Fact 3: They ran the taskset command locally to lock both the victim and attack processes to a specific CPU core (i.e. specially prepared environment). The don't show how they determined the core IDs but I would imagine it was executing lscpu locally beforehand.

 

[zx128k]

Lets make it simple - do they or do they not need the victim data to be repeatedly hitting the relevant buffers (for instance line fill buffer) at an unrealistically high tempo so that their exploit can retrieve it?

If you need clarification, please contact the authors of the white paper.

 

[Rroff]

If you need clarification, please contact the authors of the white paper.

No clarification needed - I'm asking you - if you disagree with what I'm saying then you must understand that fairly pivotal point for their whole exploit. Or have you just been arguing with me because you don't like what I'm saying?

If you can't provide an answer to this you really should retract what you've said in this thread so far.

 

[zx128k]

Apart from glossing over fact 3.

Fact 3: They ran the taskset command locally to lock both the victim and attack processes to a specific CPU core (i.e. specially prepared environment). The don't show how they determined the core IDs but I would imagine it was executing lscpu locally beforehand.

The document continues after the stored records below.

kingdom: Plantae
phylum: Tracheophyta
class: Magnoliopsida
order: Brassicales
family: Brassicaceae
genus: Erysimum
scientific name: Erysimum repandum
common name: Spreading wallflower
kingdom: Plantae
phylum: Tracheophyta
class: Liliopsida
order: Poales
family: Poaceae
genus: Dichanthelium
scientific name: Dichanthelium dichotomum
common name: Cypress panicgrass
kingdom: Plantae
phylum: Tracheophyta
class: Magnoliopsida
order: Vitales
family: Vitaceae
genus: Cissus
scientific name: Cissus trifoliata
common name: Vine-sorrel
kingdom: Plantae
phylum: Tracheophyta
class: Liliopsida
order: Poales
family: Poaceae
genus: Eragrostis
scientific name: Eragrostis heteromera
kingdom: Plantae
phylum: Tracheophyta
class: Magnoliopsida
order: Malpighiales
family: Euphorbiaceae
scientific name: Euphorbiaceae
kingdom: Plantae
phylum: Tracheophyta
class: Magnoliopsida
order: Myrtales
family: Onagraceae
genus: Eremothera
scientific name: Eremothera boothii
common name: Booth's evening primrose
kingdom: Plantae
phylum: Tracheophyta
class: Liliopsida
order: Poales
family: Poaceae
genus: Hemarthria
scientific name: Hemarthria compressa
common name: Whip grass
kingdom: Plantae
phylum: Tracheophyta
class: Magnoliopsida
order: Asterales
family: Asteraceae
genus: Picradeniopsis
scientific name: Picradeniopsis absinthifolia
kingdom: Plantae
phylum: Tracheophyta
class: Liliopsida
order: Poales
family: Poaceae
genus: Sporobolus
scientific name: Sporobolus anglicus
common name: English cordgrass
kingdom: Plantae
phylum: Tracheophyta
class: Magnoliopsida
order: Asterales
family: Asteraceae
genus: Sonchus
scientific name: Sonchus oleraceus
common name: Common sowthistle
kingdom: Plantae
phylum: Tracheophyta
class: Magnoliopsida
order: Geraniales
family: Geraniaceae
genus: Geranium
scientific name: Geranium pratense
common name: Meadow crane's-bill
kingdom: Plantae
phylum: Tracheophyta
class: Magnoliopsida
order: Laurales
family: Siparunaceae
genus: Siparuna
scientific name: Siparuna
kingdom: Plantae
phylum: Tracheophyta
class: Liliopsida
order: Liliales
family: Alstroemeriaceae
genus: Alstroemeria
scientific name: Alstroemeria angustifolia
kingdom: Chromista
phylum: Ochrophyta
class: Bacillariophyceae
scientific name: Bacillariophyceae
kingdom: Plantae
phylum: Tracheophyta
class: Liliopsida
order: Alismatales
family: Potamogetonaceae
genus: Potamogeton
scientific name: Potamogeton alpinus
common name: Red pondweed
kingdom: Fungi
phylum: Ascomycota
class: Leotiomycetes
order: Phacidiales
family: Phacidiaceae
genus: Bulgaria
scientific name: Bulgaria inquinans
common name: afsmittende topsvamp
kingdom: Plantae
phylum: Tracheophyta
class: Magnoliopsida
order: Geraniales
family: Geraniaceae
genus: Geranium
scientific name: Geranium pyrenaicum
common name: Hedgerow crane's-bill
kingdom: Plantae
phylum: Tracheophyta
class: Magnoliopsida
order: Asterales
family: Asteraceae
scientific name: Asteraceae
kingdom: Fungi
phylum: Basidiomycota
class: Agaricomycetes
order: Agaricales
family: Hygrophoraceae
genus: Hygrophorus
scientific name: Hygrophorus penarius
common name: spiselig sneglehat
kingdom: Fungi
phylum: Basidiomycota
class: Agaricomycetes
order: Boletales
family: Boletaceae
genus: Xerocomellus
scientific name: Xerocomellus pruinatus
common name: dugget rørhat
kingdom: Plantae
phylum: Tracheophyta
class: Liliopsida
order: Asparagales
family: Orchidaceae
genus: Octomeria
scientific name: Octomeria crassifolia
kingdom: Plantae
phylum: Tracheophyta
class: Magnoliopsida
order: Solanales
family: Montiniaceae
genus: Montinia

This argument was answered above. I don't have to cover all points. In a debate I just have to show one of your points are wrong. I did that. So there is no need for me to revisit a failed argument.

 

[zx128k]

No clarification needed - I'm asking you - if you disagree with what I'm saying then you must understand that fairly pivotal point for their whole exploit. Or have you just been arguing with me because you don't like what I'm saying?

I don't have to answer, not my job to help you present an argument.

 

[Rroff]

I don't have to answer, not my job to help you present an argument.

Sure you don't - but it underpins every criticism you have made about what I've posted on this subject so if you refuse to answer it kind of calls your understanding of the white paper into doubt.

 

[zx128k]

Sure you don't - but it underpins every criticism you have made about what I've posted on this subject so if you refuse to answer it kind of calls your understanding of the white paper into doubt.

Dude you have no argument. My source is the white paper and also most of the tech articles on the internet. I have no burden of proof to meet. So why would I help you to attack me? I've given reasonable proof.